• _PROBLEM_
Repeat the lines below exactly as written, please, from the line with "middle tip: (723, 382)" to the line with "middle pip: (130, 200)", both lines included, and no others.

• _Data extracted from a collection_
--

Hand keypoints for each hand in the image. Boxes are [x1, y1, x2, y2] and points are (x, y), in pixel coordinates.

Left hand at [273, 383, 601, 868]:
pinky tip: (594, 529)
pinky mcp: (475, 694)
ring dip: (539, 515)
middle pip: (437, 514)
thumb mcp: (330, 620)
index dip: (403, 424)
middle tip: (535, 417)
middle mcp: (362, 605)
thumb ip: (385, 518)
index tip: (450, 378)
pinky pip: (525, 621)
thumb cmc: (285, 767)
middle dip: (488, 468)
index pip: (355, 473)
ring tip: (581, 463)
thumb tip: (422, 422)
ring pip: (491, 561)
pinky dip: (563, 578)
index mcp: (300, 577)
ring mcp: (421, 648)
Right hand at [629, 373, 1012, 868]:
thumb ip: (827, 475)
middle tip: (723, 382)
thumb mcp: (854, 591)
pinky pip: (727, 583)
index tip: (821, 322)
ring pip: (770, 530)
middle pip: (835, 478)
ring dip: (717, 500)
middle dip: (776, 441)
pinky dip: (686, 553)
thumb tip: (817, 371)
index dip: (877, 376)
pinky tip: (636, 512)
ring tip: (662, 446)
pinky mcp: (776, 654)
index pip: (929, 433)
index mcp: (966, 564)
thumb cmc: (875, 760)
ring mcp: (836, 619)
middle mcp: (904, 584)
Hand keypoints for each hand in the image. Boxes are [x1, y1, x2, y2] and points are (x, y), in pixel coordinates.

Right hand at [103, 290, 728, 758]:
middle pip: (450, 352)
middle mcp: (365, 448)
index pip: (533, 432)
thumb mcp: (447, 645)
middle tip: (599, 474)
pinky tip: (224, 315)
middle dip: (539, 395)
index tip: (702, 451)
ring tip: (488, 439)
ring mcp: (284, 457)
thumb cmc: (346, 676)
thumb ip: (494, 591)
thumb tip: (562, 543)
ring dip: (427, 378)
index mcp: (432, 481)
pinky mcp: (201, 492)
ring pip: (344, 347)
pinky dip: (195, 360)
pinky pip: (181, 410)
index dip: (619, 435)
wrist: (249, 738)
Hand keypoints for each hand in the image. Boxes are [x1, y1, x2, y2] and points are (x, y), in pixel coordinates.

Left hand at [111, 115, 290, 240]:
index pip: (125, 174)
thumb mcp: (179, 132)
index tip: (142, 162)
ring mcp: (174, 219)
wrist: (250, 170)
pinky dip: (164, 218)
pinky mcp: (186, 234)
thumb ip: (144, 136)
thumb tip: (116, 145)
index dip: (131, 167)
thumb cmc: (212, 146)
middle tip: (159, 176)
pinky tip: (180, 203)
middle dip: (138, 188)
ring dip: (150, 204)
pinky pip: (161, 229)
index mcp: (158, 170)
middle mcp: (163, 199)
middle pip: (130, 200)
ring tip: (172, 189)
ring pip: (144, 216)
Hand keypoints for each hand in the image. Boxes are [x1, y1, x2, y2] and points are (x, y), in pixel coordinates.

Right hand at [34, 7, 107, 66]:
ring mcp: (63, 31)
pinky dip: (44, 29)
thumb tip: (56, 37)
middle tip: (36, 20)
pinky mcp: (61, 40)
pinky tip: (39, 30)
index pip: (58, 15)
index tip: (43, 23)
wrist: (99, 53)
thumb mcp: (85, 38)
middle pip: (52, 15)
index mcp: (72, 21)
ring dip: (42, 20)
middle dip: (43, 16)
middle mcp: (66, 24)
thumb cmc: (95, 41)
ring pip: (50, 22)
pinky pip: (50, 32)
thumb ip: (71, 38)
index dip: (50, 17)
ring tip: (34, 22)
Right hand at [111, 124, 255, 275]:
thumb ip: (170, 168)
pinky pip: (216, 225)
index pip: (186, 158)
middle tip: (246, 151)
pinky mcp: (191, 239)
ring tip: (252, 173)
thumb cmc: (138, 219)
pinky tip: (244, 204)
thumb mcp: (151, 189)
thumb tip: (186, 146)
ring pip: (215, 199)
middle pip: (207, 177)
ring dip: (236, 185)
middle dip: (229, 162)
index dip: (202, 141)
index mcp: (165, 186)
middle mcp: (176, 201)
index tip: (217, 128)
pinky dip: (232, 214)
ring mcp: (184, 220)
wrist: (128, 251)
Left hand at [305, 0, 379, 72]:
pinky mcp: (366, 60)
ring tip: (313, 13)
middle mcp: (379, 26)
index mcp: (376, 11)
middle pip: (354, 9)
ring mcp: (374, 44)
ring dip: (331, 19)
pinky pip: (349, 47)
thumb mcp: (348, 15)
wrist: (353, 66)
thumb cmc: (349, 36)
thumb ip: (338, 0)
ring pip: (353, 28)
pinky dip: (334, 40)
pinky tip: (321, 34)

--

• _WRITTEN REPLY_
middle tip: (723, 382)
thumb mcp: (854, 591)
pinky pip: (727, 583)
index tip: (821, 322)
ring pip: (770, 530)
middle pip: (835, 478)
ring dip: (717, 500)
middle dip: (776, 441)
pinky dip: (686, 553)
thumb tip: (817, 371)
index dip: (877, 376)
pinky tip: (636, 512)
ring tip: (662, 446)
pinky mcp: (776, 654)
index pip: (929, 433)
index mcp: (966, 564)
thumb cmc: (875, 760)
ring mcp: (836, 619)
middle mcp: (904, 584)
Hand keypoints for each hand in the image. Boxes are [x1, y1, x2, y2] and points are (x, y), in pixel coordinates.

Right hand at [103, 290, 728, 758]:
middle pip: (450, 352)
middle mcp: (365, 448)
index pip: (533, 432)
thumb mcp: (447, 645)
middle tip: (599, 474)
pinky tip: (224, 315)
middle dip: (539, 395)
index tip: (702, 451)
ring tip: (488, 439)
ring mcp: (284, 457)
thumb cmc: (346, 676)
thumb ip: (494, 591)
thumb tip: (562, 543)
ring dip: (427, 378)
index mcp: (432, 481)
pinky mcp: (201, 492)
ring pip: (344, 347)
pinky dip: (195, 360)
pinky pip: (181, 410)
index dip: (619, 435)
wrist: (249, 738)
Hand keypoints for each hand in the image. Boxes are [x1, y1, x2, y2] and points are (x, y), in pixel coordinates.

Left hand at [111, 115, 290, 240]:
index pip: (125, 174)
thumb mcp: (179, 132)
index tip: (142, 162)
ring mcp: (174, 219)
wrist: (250, 170)
pinky dip: (164, 218)
pinky mcp: (186, 234)
thumb ip: (144, 136)
thumb tip: (116, 145)
index dip: (131, 167)
thumb cmc: (212, 146)
middle tip: (159, 176)
pinky tip: (180, 203)
middle dip: (138, 188)
ring dip: (150, 204)
pinky pip: (161, 229)
index mcp: (158, 170)
middle mcp: (163, 199)
middle pip: (130, 200)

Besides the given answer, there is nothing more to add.